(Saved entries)
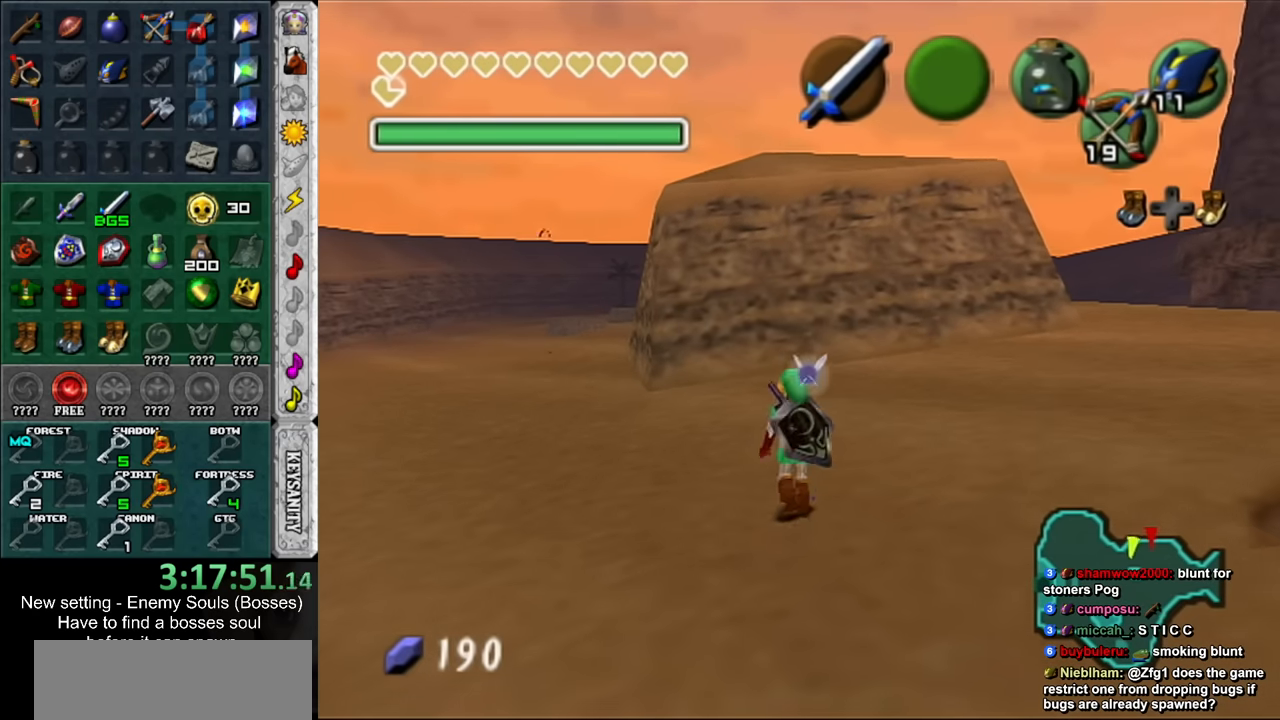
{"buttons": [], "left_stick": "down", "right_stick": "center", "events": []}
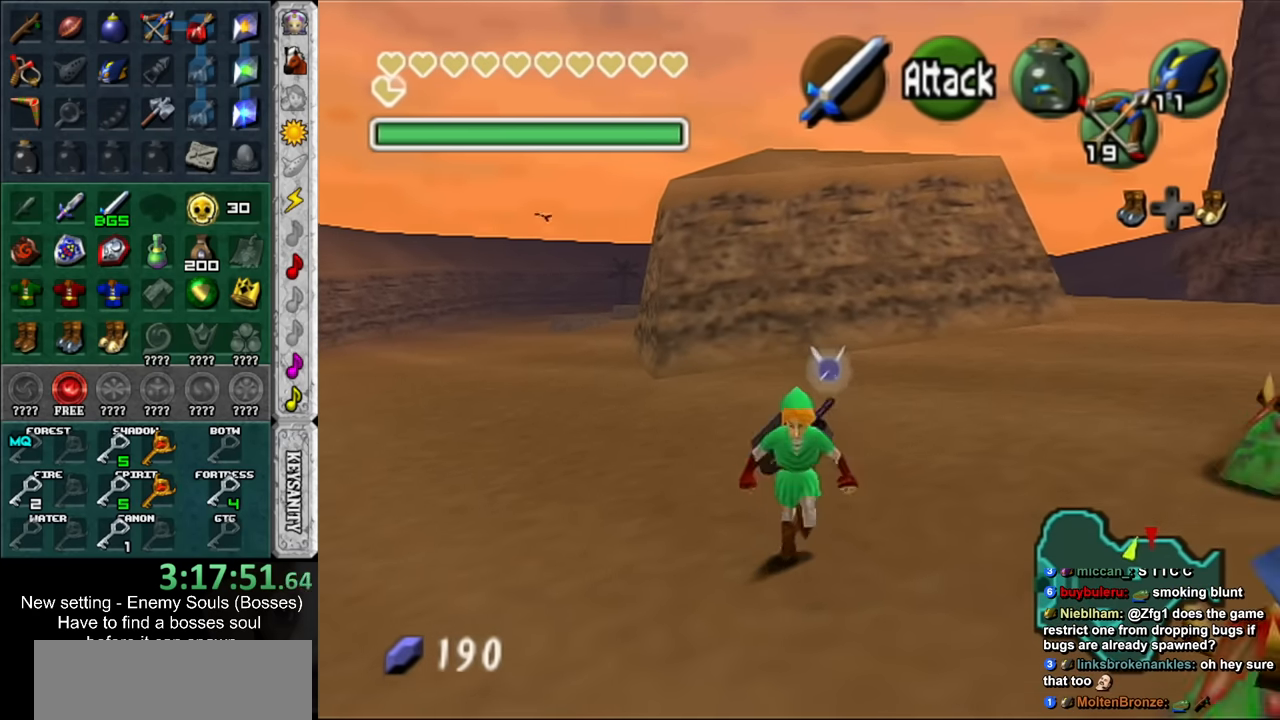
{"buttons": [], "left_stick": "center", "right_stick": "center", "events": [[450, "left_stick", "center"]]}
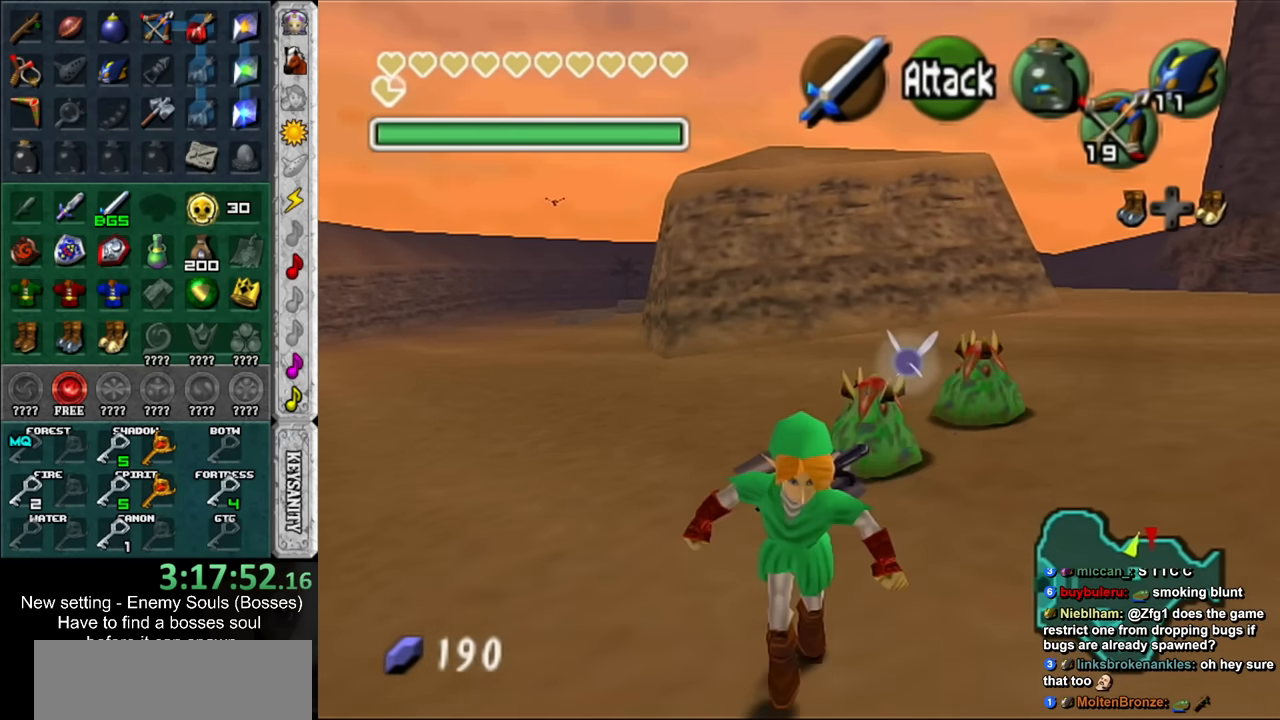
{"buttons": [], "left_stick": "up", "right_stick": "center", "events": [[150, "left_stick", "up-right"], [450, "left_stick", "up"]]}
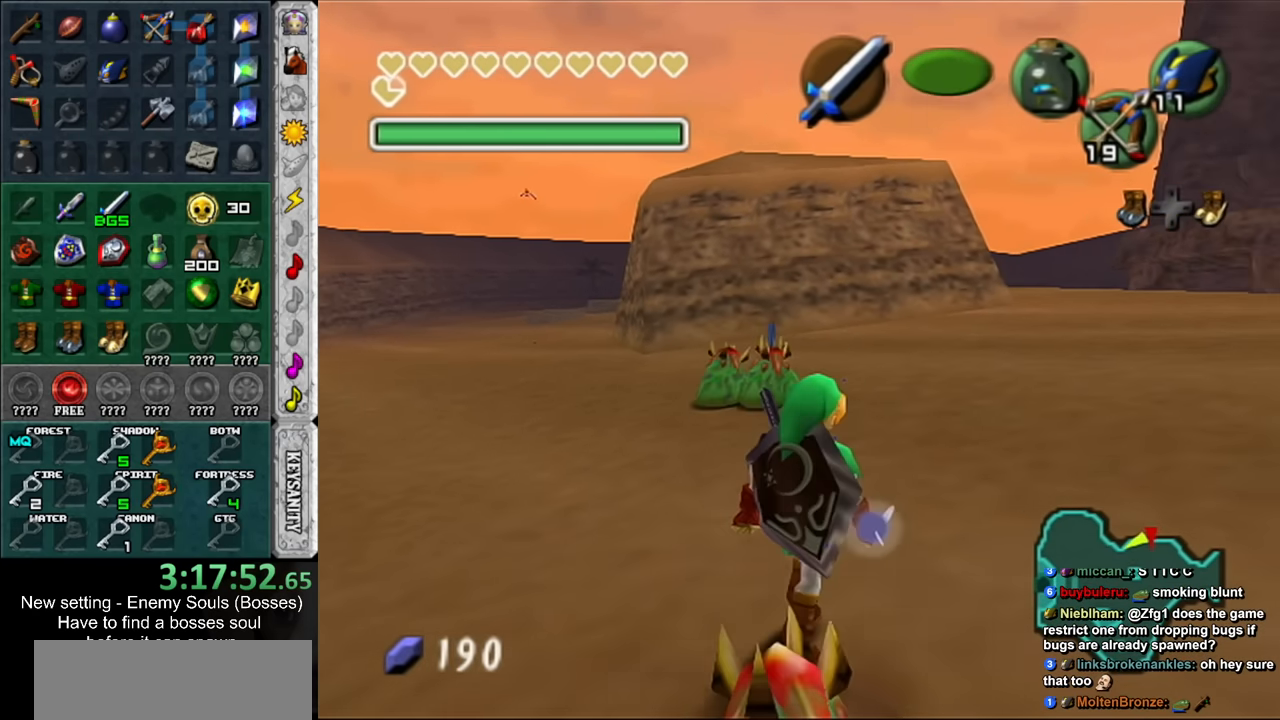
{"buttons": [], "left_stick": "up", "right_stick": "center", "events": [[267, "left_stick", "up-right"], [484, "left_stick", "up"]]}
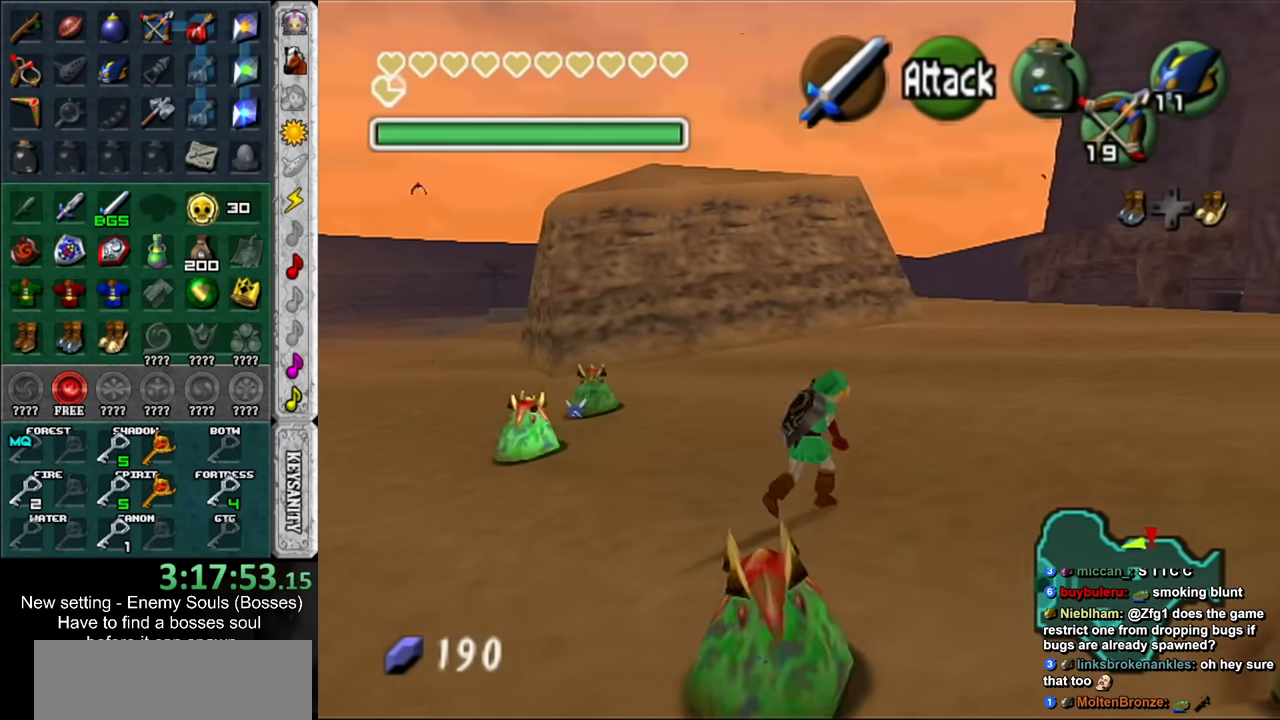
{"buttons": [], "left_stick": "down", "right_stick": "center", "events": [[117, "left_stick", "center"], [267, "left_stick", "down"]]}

=== Task item ===
Within the data above, find the lines that contain the word "down" and copy each of them.

=== Task result ===
{"buttons": [], "left_stick": "down", "right_stick": "center", "events": []}
{"buttons": [], "left_stick": "down", "right_stick": "center", "events": [[117, "left_stick", "center"], [267, "left_stick", "down"]]}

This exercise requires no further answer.